▶ _Source extract_
────────

Harriet the Spy was a YA fiction inspiration who possessed all of the ethics of a TMZ reporter. A young Upper East Side miscreant, Harriet's curiosity and ambition leads her to spy on her friends, family and neighbors, recording copious notes about their activities in her ever-present notebooks. In this way, Harriet is something of an antihero. She's also an early example of realism in children's literature.
In her biography, Sometimes You Have To Lie, Harriet the Spy author Louise Fitzhugh's life proves to be just as enthralling as her legendary protagonist. Growing up in an affluent family in the segregated South, Fitzhugh fled conservative Tennessee to live a beatnik's life in Greenwich Village. Though she dabbled in dating dudes here and there, ultimately she declared,"I can't abide a male human being in my bed," and was an out and proud '50s lesbian. As much as she cherished her lovers, she also cherished her friends and often palled around New York with the likes of Maurice Sendak and Lorraine Hansberry. Fitzhugh was a dyed-in-the-wool non-conformist. She challenged the status quo in both her writing and her life, and was an ally in issues regarding social justice and racial equality. She convinced her publisher to pause production on her novel Nobody's Family Is Going to Change after it had gone to press in order to include a scene memorializing Clifford Glover and Claude Reese, two Black children murdered by police in New York.
Fitzhugh's life was cut short by an aneurysm at age 46. Though she was an out lesbian, her obituary simply claimed she "never married," an omission some believed was designed to protect the "commercial viability" of her estate. To paraphrase Harriet's nanny, Ole Golly, "It's okay to lie, as long as you're true to yourself."

────────

▶ _Activity 1_
List every book title that the piece on Louise Fitzhugh mentions.
▶ _Activity 2_
According to the piece on Louise Fitzhugh, what cut her life short, and at what age?

▶ _The data_
────────

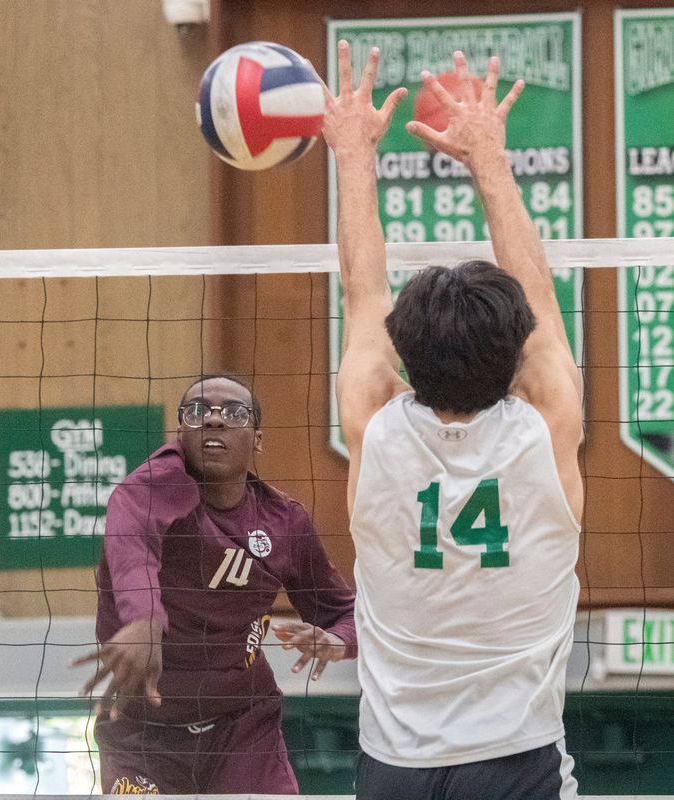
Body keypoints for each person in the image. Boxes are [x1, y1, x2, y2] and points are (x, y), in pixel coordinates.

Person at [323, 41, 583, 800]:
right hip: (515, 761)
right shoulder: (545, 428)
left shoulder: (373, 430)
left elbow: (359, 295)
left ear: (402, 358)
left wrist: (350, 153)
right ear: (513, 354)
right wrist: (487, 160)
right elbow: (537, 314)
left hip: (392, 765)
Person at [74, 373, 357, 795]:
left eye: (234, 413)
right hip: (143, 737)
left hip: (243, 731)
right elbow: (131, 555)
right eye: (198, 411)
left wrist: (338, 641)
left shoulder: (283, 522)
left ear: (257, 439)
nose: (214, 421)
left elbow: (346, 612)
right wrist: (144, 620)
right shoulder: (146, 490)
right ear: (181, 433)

────────

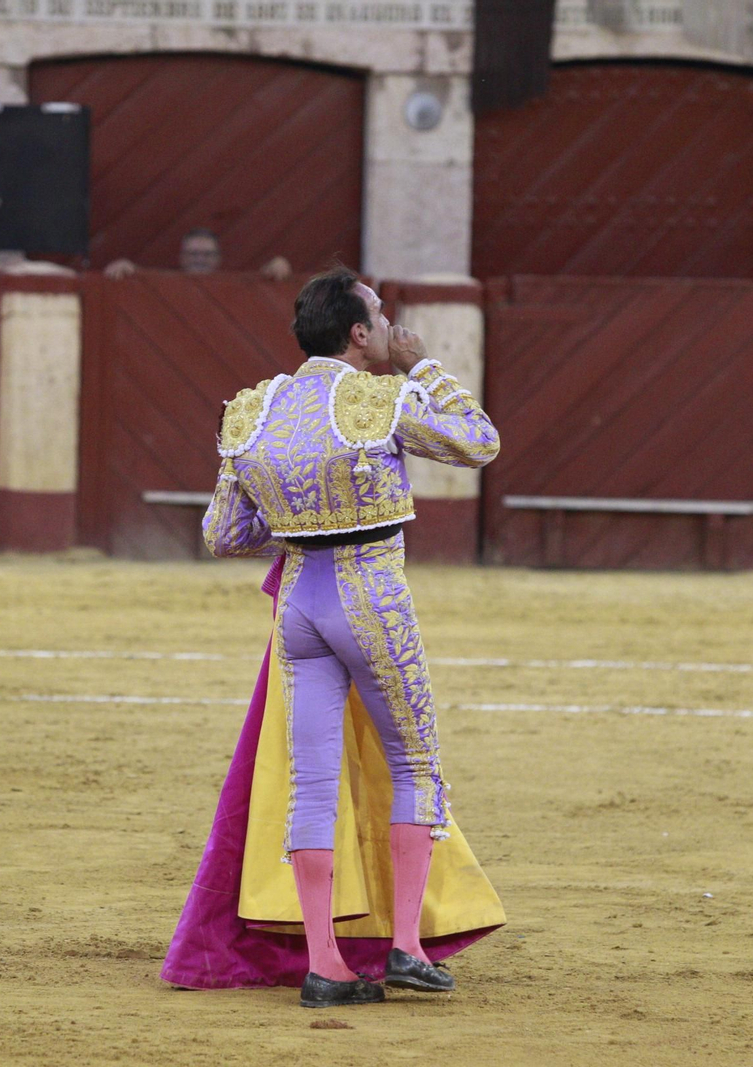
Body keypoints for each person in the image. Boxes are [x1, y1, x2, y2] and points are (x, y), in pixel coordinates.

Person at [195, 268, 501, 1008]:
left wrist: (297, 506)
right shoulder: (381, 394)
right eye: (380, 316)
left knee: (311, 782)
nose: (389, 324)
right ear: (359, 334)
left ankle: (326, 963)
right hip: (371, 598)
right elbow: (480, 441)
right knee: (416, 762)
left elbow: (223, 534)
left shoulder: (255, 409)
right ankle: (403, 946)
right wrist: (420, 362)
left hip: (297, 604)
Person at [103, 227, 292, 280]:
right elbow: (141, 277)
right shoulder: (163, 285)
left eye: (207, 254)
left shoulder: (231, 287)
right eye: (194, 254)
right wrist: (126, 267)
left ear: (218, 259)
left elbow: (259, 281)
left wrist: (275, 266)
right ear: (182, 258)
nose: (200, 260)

────────

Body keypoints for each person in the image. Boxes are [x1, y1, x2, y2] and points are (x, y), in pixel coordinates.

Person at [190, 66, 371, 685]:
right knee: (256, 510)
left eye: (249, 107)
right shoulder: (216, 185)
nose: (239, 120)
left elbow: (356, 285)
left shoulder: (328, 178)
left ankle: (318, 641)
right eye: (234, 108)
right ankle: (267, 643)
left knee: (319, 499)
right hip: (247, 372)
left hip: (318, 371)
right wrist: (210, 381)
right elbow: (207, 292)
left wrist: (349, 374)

────────

▶ _Answer area 1_
Harriet the Spy
Sometimes You Have To Lie
Nobody's Family Is Going to Change

▶ _Answer area 2_
An aneurysm ended her life at age 46.